The Anti-Abortion Movement’s Post-Roe Agenda: Inconvenient, Illegal, Unthinkable – By Kaia Hubbard (US News) / April 8, 2022
In the event that Roe v. Wade falls, anti-abortion advocates will almost certainly look to create broad regions of the U.S. where abortion is prohibited – and to limit its practice in places where it isn’t.
Supporters of abortion access feared the worst when Texas lawmakers shocked the country with a law banning abortion beyond six weeks of pregnancy, standing in direct opposition to the precedent established in the landmark Roe v. Wade Supreme Court ruling. And the reduction in abortions in the first few months after SB 8 was palpable.

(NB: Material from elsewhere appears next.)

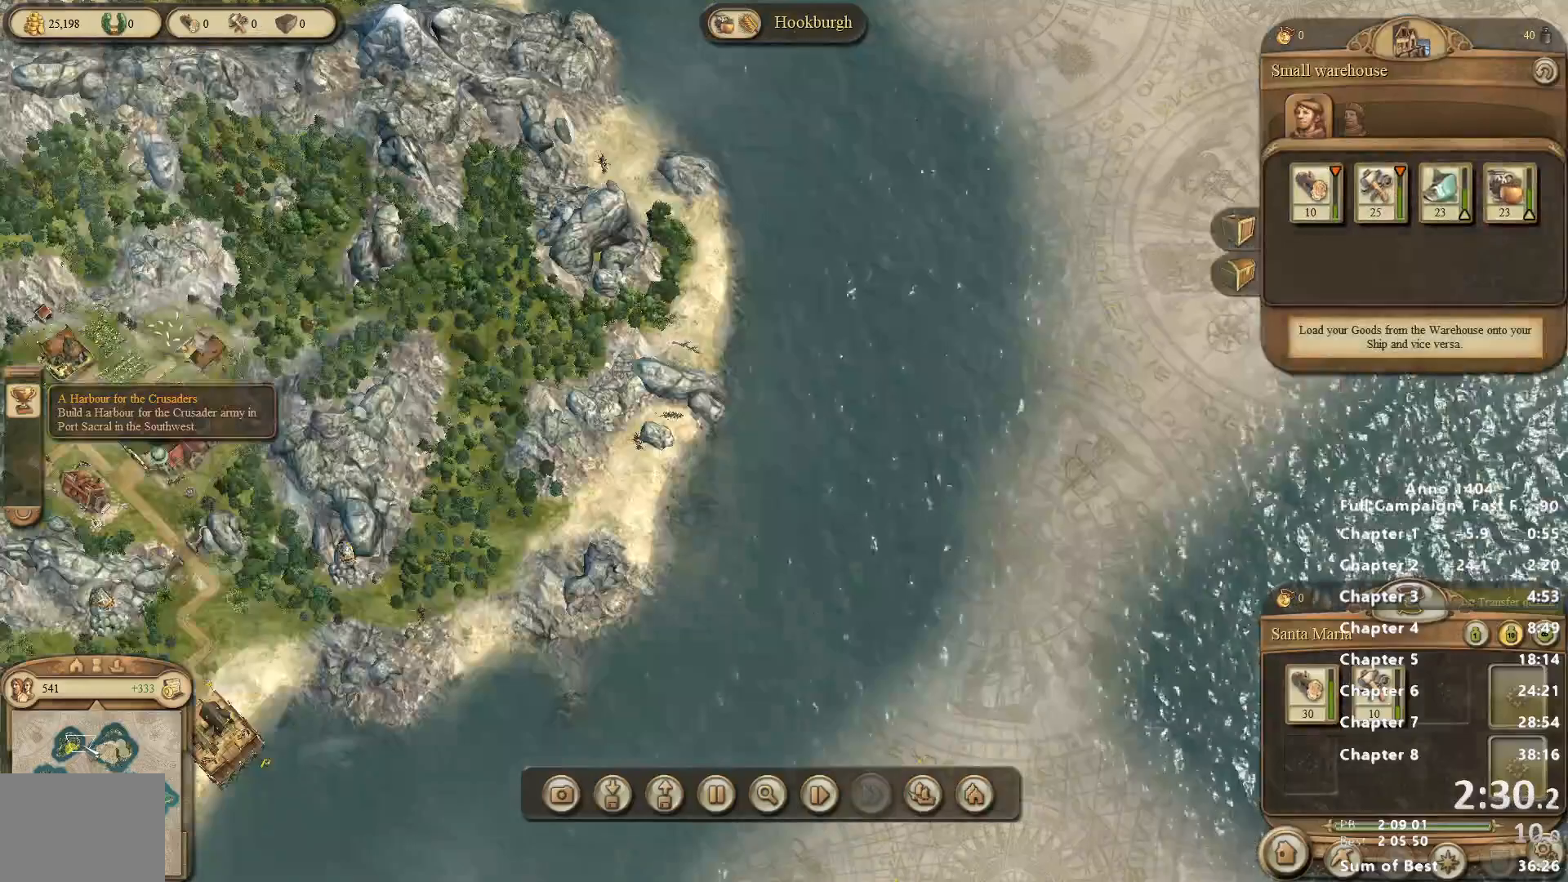
{"keys": [], "mouse": ["right"], "events": [[483, "mouse_right", "down"]]}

Since then, the situation in Texas has been heralded as a harbinger of what a post-Roe reality may bring nationwide. But more than six months after the law took effect that not only prohibits abortions once a fetal heartbeat is detected but deputizes private citizens as its enforcer, studies have pointed to a much smaller reduction in abortions than expected among the state’s residents due to alternate routes of accessing the services. Texans are still getting abortions – by going out of state or by ordering pills online.
However, just as the situation in Texas has often been called a preview of a post-Roe America, it also reveals how, for the anti-abortion movement, ending Roe won’t be enough.